Gouverner n'a jamais été autre chose que repousser par mille
subterfuges le moment où la foule vous pendra, et tout acte de gouvernement
rien qu'une façon de ne pas perdre le contrôle de la population.
Le territoire actuel est le produit de plusieurs siècles
d'opérations de police. On a refoulé le peuple hors de ses campagnes, puis hors
de ses rues, puis hors de ses quartiers et finalement hors de ses halls
d'immeuble, dans l'espoir dément de contenir toute vie entre les quatre murs
suintants du privé.
L'injonction, partout, à « être quelqu'un » entretient
l'état pathologique qui rend cette société nécessaire.

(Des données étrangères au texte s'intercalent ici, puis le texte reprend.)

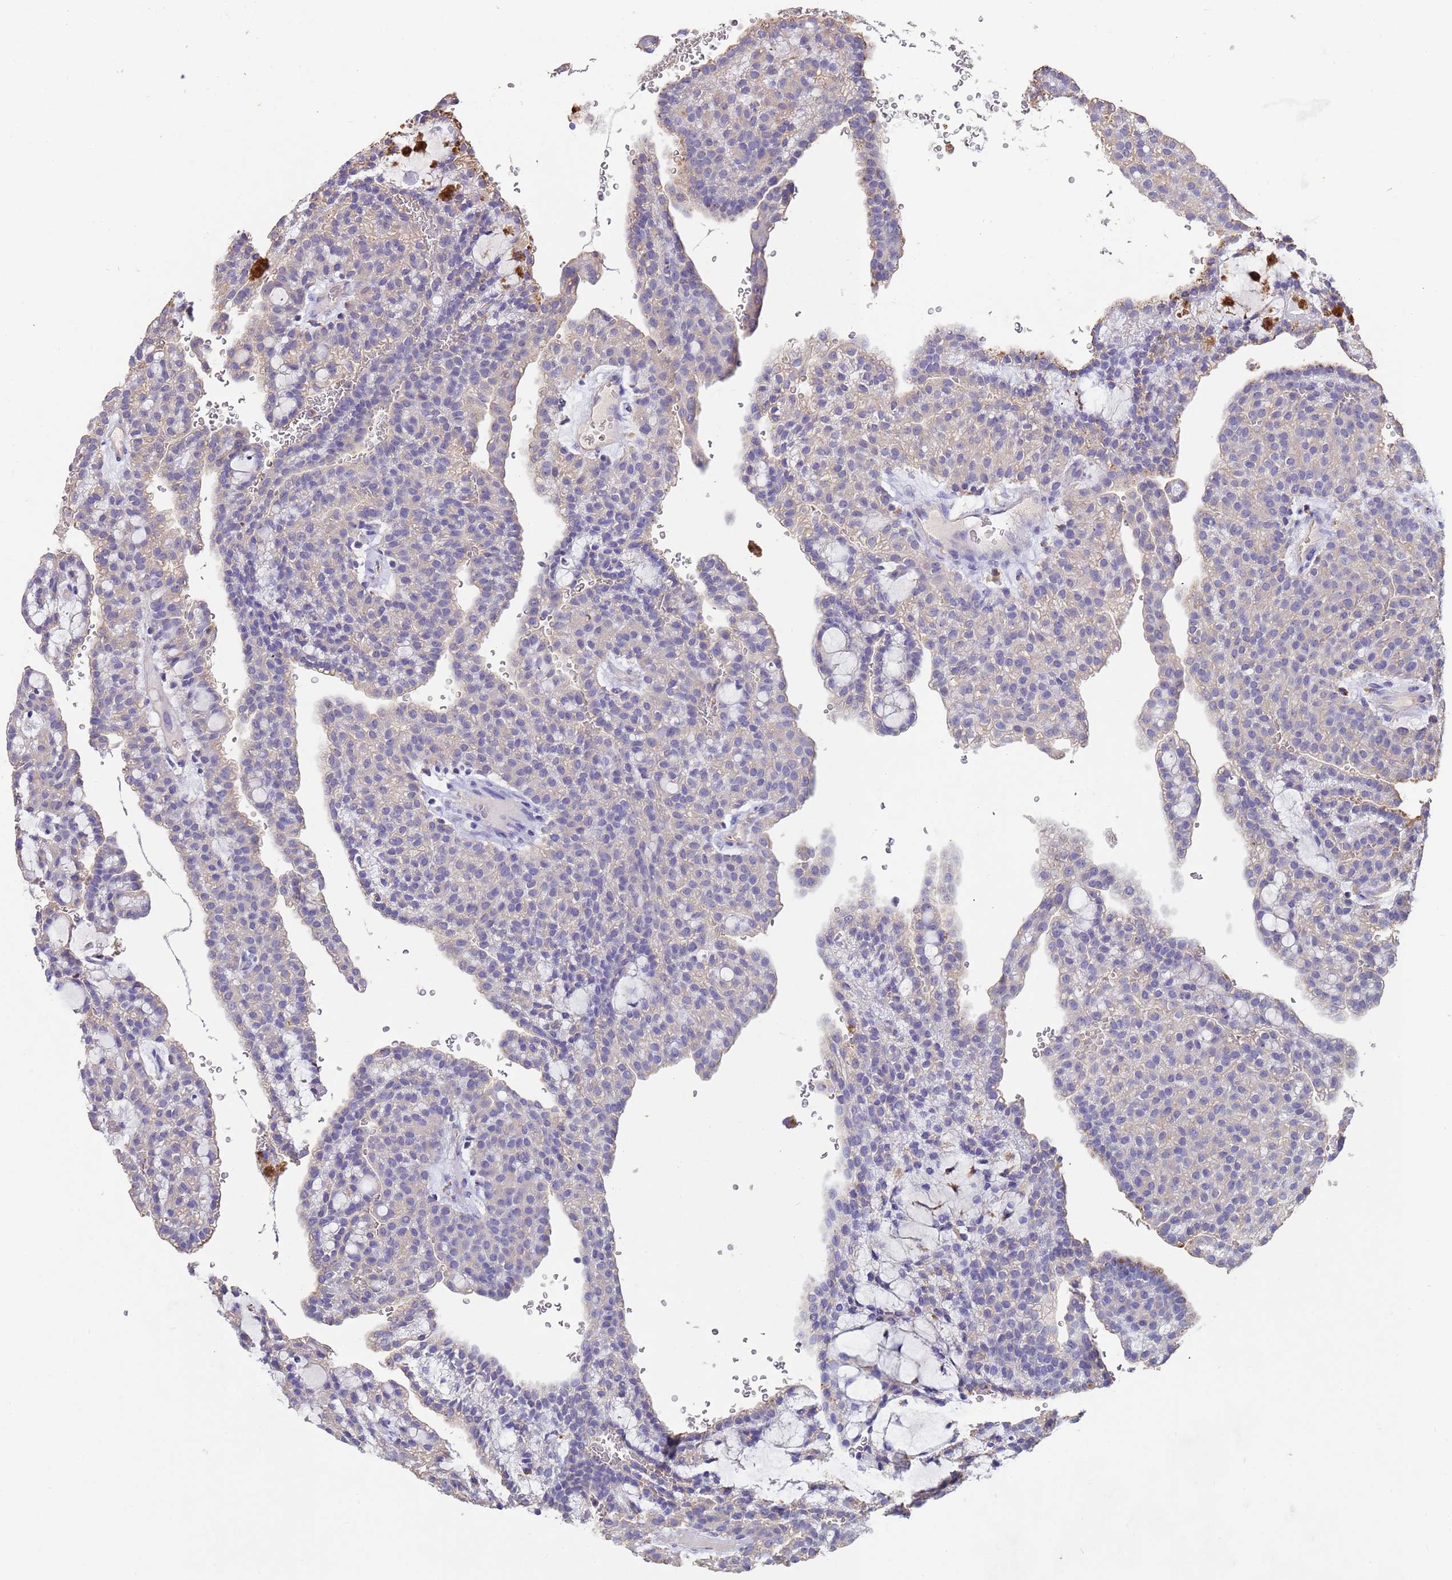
{"staining": {"intensity": "negative", "quantity": "none", "location": "none"}, "tissue": "renal cancer", "cell_type": "Tumor cells", "image_type": "cancer", "snomed": [{"axis": "morphology", "description": "Adenocarcinoma, NOS"}, {"axis": "topography", "description": "Kidney"}], "caption": "Immunohistochemistry micrograph of neoplastic tissue: renal cancer stained with DAB (3,3'-diaminobenzidine) displays no significant protein staining in tumor cells.", "gene": "SRL", "patient": {"sex": "male", "age": 63}}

L'injonction à être fort
produit la faiblesse par quoi elle se maintient, à tel point que tout semble
prendre un aspect thérapeutique, même travailler, même aimer.
Tous les « Ça va ? » qui s'échangent en une journée font
songer à autant de prise de température que s'administrent les uns aux autres
une société de patients. La sociabilité est maintenant faite de 1000 petites
niches, de 1000 petits refuges où on se tient chaud. Ou c'est toujours mieux
que le grand froid dehors.
Où tout est faux car tout n'est que prétexte à se
réchauffer.
Où rien ne peut advenir parce que l'on y est sourdement
occupé à grelotter ensemble. Cette société ne tiendra bientôt plus que par la
tension de tous les atomes sociaux vers une illusoire guérison. C'est une
centrale qui tire son turbinage d'une gigantesque retenue de larmes toujours au
bord de se déverser.
Devenir autonome, cela pourrait vouloir dire, aussi bien :
apprendre à se battre dans la rue, à s’accaparer des maisons vides, à ne pas
travailler, à s’aimer follement et à voler dans les magasins.